Suspiciously, however, the prediction capabilities of our GNN were much worse when we performed this experiment. We found that while filling up the first half of the puzzle, the GNN performed comparatively to the CNN. However, as the puzzle became increasingly filled, the output values of our model became smaller and smaller. For this reason, it came to a point that, when we normalized with the softmax, the model essentially randomly guessed which value to predict. After predicting only a few incorrect nodes, the model was unable to perform competitively.

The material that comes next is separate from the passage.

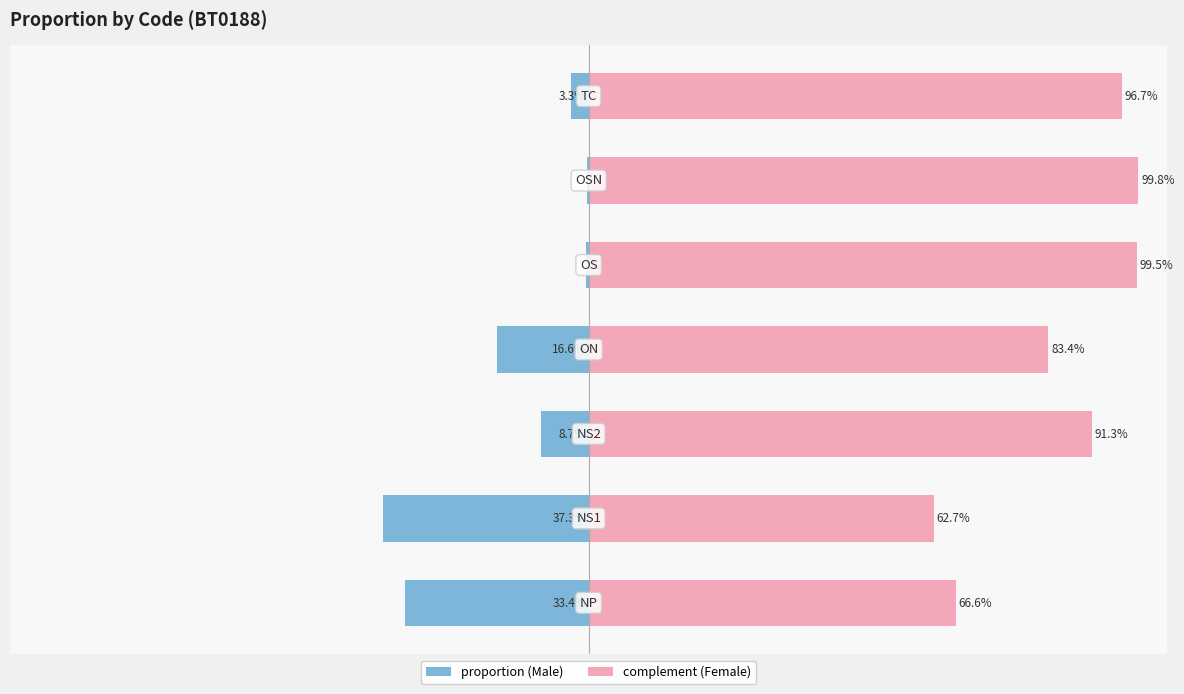

Reading left to right, transcribe all the data shown in this chart.

proportion: 0=-33.4	1=-37.3	2=-8.7	3=-16.6	4=-0.5	5=-0.2	6=-3.3
complement: 0=66.6	1=62.7	2=91.3	3=83.4	4=99.5	5=99.8	6=96.7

While this is a limitation of our model, we do not believe that it makes it unsuccessful. The future of solving CSPs will require models that can make strong predictions with limited computational power. For this reason, when the size of the problem space becomes large, the fill one-by-one approach will likely become obsolete. Only models that are able to compute solutions in one pass will thrive.

Conclusion

In conclusion, we were able to successfully extend upon a promising CNN architecture by taking into account the graphical structure of Sudoku puzzles. The specific graphical embedding algorithm we used was GraphSAGE, and the architecture performed exceptionally well at predicting the puzzle solution in one pass. One limitation of our architecture is its inability to solve the puzzles perfectly in a one-by-one fashion. While this limitation hinders our architecture's performance in this particular problem space, we believe that the advantages of our architecture over the CNN better extend to larger problems: like an n x n Sudoku puzzle. Unfortunately, in order to test this hypothesis, a new dataset is required.